Where those events are identifiable in the logs, they do not mention any link to Bergdahl search operations, although the logs are terse and contain few contextual details.

Mr. Bethea wrote that of the six men killed in August and September, two died in a roadside bombing while on a reconnaissance mission, a third was shot during a search for a Taliban political leader and three others were killed while conducting patrols — two in an ambush and one who stepped on a mine.

He suggested some connection to Sergeant Bergdahl for several of the deaths, saying the Taliban leader and a village that was in the area of one of the patrols were “thought affiliated with Bergdahl’s captors.” He also said a village in the areas of the other patrol was “near the area where Bergdahl vanished.”
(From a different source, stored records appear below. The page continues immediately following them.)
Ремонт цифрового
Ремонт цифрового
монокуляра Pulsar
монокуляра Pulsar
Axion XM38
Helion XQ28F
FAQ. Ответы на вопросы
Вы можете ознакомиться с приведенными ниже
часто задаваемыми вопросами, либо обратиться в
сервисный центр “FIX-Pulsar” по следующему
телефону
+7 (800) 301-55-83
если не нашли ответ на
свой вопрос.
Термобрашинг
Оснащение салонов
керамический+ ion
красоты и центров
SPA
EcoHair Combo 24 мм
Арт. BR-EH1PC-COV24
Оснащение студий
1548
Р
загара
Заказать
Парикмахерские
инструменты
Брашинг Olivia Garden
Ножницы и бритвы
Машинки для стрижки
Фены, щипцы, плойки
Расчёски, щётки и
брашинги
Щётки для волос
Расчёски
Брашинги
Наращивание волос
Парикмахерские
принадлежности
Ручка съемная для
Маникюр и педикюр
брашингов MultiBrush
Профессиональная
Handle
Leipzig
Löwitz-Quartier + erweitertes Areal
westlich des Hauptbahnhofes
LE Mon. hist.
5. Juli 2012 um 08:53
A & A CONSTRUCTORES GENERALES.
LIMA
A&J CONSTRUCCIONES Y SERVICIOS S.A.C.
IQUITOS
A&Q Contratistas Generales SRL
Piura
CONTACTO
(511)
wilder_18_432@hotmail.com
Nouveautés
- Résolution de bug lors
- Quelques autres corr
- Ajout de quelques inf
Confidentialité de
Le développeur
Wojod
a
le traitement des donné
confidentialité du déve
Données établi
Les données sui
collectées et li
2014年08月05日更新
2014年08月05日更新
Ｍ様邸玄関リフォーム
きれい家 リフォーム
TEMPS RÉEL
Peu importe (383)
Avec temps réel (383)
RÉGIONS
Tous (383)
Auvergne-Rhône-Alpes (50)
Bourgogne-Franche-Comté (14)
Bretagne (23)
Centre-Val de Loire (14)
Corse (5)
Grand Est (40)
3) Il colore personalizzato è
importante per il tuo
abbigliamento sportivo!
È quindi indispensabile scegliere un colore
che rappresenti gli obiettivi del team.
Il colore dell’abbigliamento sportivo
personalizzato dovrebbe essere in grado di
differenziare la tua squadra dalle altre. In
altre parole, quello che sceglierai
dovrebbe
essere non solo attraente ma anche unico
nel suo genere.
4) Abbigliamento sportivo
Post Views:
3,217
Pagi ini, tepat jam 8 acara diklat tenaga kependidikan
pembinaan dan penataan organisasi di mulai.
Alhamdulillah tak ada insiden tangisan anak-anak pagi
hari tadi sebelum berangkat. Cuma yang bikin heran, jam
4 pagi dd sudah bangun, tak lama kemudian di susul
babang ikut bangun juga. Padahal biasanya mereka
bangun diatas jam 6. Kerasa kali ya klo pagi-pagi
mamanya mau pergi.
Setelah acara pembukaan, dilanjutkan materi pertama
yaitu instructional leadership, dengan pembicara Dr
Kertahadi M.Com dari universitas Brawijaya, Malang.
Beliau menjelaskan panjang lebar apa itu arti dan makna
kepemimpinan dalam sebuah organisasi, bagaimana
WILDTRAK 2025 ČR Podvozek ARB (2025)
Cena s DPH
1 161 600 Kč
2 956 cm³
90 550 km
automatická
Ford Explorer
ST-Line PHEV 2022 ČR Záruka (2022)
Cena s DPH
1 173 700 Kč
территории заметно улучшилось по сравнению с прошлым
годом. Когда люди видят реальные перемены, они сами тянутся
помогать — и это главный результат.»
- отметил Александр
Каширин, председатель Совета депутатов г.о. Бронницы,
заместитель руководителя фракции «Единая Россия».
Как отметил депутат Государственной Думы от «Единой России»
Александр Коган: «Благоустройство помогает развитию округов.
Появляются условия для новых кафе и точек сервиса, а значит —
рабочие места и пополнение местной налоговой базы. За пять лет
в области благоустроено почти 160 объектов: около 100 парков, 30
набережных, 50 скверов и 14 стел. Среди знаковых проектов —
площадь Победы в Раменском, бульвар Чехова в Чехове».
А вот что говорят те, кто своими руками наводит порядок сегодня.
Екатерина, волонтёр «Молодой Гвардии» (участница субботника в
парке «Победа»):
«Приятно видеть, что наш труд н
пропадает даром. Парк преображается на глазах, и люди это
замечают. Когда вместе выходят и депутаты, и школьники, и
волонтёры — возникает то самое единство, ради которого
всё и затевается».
Still, those villages and insurgents were in the overall area of responsibility for the soldiers, and the logs make clear that the region was an insurgent hotbed. A log on May 21, 2009, for example, said it had historically been a “safe haven” for the Taliban.

A retired senior American military officer, who was briefed at the time on the search for Sergeant Bergdahl, said that even though soldiers were instructed to watch for signs of the missing American, they would have been conducting patrols and performing risky operations anyway.

“Look, it’s not like these soldiers would have been sitting around their base,” he said.

The soldier who spoke on condition of anonymity agreed that it was “ludicrous” to lay 100 percent of the blame for the deaths at Sergeant Bergdahl’s feet, and he acknowledged that patrols were going to get hit in Paktika during fighting season anyway.

But, he said, the reason he and his colleagues are angry is that too often that summer, the purpose of their patrols into dangerous areas was not ordinary wartime work like reconnaissance, maintaining a security presence, or humanitarian projects, but rather “to go look for this guy.”